Left-wing Kurds have blamed last week's bombing on the Turkish government for failing to crackdown on ISIS in the country. They launched a series of retaliatory attacks against government targets and supporters of ISIS in Turkey. Many of those attacks, as well as attacks carried out in solidarity late last year with the Kurdish city of Kobani in Syria, were targeted against outwardly conservative individuals who were thought to be affiliated with Kurdish Islamist parties.
The surge in tensions has helped bring Kurdish Islamist groups that have been quiet in recent years back to the political scene. Two decades ago, the left-wing PKK and the most prominent Islamist Kurdish group, Hezbollah, vied violently for influence in the country's southeast. Hezbollah, not to be confused with the Shiite militia in Lebanon which shares its name, sought to counter the PKK's secular and liberal mission, and was instead part of a movement to promote Islamist politics in Turkey.
"Many people have this misunderstanding that they do [support ISIS], but their members are more tolerant toward ISIS because of their opposition to the PKK," Kurt said.

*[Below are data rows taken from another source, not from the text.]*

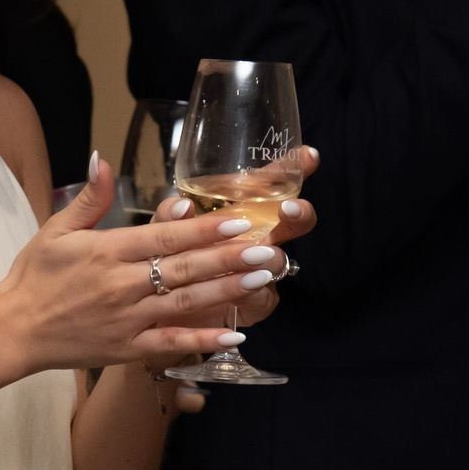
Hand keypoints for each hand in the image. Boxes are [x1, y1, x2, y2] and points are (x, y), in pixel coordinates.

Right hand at [0, 153, 319, 371]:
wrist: (13, 329)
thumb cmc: (35, 276)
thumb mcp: (56, 229)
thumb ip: (89, 197)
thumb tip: (101, 158)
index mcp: (107, 251)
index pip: (164, 236)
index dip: (204, 229)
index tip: (238, 220)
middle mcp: (121, 284)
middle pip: (184, 269)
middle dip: (229, 259)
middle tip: (267, 249)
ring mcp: (127, 319)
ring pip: (185, 303)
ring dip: (227, 292)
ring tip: (263, 280)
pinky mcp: (127, 348)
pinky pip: (171, 344)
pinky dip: (203, 340)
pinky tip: (235, 334)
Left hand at [145, 148, 321, 365]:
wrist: (160, 314)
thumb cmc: (168, 266)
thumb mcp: (161, 236)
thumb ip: (168, 219)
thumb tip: (182, 204)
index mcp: (239, 215)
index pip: (268, 186)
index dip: (291, 169)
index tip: (308, 155)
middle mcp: (257, 240)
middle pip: (291, 222)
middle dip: (298, 214)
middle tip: (289, 209)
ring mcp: (260, 273)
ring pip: (278, 262)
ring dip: (272, 257)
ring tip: (263, 254)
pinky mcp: (253, 305)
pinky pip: (263, 298)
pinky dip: (255, 293)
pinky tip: (250, 288)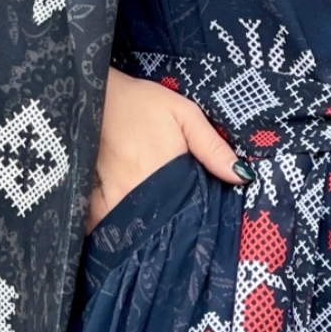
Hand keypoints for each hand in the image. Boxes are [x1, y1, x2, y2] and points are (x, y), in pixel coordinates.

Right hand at [87, 67, 243, 233]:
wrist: (94, 93)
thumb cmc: (143, 103)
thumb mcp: (185, 114)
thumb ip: (213, 147)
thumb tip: (242, 177)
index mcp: (162, 170)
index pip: (184, 212)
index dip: (192, 225)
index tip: (199, 230)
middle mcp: (133, 188)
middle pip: (155, 226)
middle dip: (166, 234)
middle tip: (176, 237)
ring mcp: (107, 194)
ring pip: (127, 229)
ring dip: (139, 235)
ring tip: (150, 239)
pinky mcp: (88, 194)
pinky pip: (98, 224)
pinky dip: (108, 230)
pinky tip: (119, 234)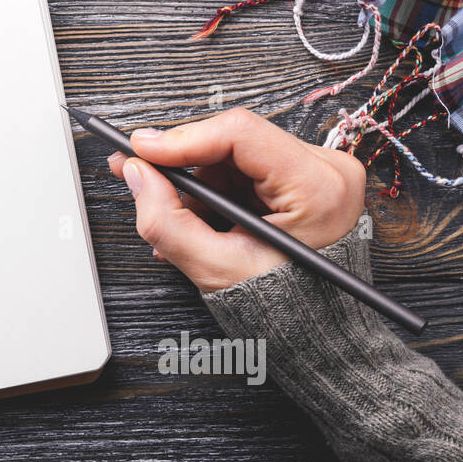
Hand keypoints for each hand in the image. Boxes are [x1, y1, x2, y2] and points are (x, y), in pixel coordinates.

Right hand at [108, 108, 365, 292]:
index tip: (141, 149)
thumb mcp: (216, 269)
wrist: (318, 327)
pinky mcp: (306, 177)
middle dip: (184, 165)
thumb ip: (167, 221)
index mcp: (318, 188)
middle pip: (234, 142)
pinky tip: (199, 219)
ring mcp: (319, 170)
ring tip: (179, 221)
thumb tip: (136, 174)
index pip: (239, 134)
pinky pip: (245, 168)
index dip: (182, 139)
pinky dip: (215, 191)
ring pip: (234, 155)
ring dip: (198, 184)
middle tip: (139, 174)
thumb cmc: (284, 305)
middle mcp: (326, 168)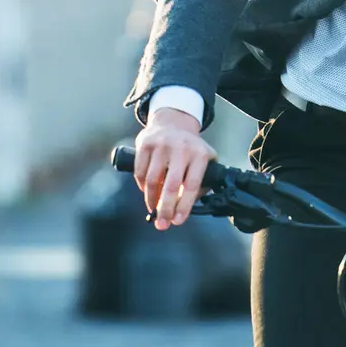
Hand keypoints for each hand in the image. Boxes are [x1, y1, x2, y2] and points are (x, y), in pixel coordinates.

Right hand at [133, 107, 216, 230]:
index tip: (178, 221)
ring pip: (152, 180)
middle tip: (162, 225)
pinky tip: (146, 190)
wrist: (173, 121)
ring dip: (151, 199)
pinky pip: (140, 172)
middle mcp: (181, 148)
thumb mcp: (204, 160)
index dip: (184, 206)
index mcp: (199, 155)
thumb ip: (201, 183)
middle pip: (171, 186)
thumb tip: (184, 209)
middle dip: (165, 209)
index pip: (192, 185)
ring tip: (154, 208)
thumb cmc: (190, 149)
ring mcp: (162, 145)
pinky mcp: (145, 144)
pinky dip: (141, 186)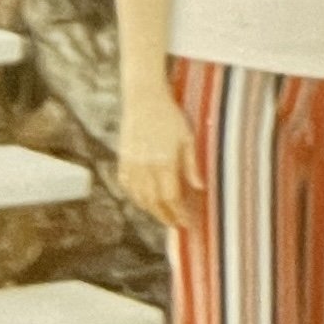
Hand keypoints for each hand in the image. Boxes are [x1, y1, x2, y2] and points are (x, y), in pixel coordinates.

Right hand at [118, 89, 203, 228]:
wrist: (144, 99)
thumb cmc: (169, 116)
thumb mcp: (187, 137)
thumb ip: (192, 164)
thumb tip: (200, 187)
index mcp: (164, 161)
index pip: (171, 197)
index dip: (179, 212)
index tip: (188, 221)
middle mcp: (145, 167)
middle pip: (154, 202)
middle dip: (166, 216)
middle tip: (177, 224)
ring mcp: (131, 165)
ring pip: (139, 198)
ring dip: (152, 210)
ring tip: (164, 214)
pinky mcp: (122, 160)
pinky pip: (127, 187)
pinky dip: (136, 198)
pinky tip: (145, 200)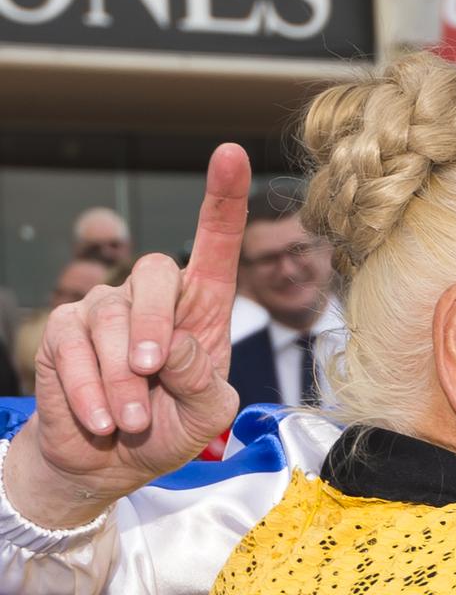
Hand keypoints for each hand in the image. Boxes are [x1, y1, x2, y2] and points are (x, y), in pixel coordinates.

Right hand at [3, 144, 249, 528]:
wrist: (110, 461)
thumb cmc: (169, 427)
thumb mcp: (206, 415)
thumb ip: (204, 383)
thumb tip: (173, 348)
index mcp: (204, 304)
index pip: (216, 240)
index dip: (224, 196)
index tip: (231, 153)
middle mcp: (156, 295)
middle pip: (157, 272)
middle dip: (154, 327)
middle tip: (151, 376)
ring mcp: (106, 308)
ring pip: (112, 318)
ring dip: (122, 379)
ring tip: (130, 418)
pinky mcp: (66, 332)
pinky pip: (74, 348)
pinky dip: (91, 390)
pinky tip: (102, 419)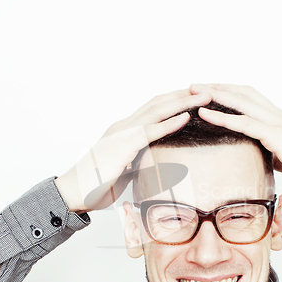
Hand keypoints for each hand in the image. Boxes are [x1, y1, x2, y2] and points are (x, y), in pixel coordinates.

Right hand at [55, 89, 211, 211]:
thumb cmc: (97, 183)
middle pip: (158, 104)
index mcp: (125, 130)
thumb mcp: (125, 170)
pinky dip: (170, 122)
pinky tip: (186, 116)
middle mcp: (124, 126)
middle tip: (207, 90)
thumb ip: (140, 161)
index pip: (154, 109)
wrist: (74, 192)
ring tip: (203, 96)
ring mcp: (122, 133)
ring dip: (182, 102)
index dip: (175, 102)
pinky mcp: (122, 146)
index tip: (195, 98)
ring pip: (157, 111)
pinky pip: (150, 131)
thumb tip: (156, 164)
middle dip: (184, 95)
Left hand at [190, 84, 281, 199]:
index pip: (250, 98)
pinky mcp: (277, 136)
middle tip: (193, 86)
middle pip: (242, 93)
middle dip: (216, 87)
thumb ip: (270, 152)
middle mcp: (278, 116)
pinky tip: (205, 113)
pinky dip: (222, 116)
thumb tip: (257, 155)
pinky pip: (245, 122)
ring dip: (214, 95)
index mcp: (279, 120)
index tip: (208, 93)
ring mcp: (278, 123)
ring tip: (193, 93)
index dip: (228, 93)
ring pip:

In cities like Adiyaman, on the frays of Turkey's Kurdish territory, the absence of local Islamist groups has actually created a vacuum of alternatives to ISIS, allowing radicals from Syria to exploit the rising internal Kurdish political divisions and win over impressionable recruits, Jenkins, the Istanbul-based Turkey analyst, said.
After Suruc, Turkey Cracks Down
Over the last few months, Turkey has been gradually stepping up its restrictions on ISIS, detaining hundreds of alleged supporters. After last week's bombing, at least 1,000 individuals were detained across the country. A vast majority of those individuals detained, however, were affiliated with outlawed left-wing Kurdish organizations, and it was unclear how many were actually charged with crimes after being detained.
It appeared the government was cracking down not just on ISIS supporters, but also on their recruitment tools, as a number of prominent pro-ISIS websites were blocked by the government, Reuters reported. But as radicals from Syria continued to exploit a long-standing and growing internal division among Kurds and promote their alternative vision of a global Muslim caliphate, the recent crackdown seemed unlikely to address deeper issues responsible for extremism.
"Kurdish society is a traumatized society," Kurt said. "They have no real sense of belonging or identity... these historical issues create more viable environment for radical Islamists like ISIS."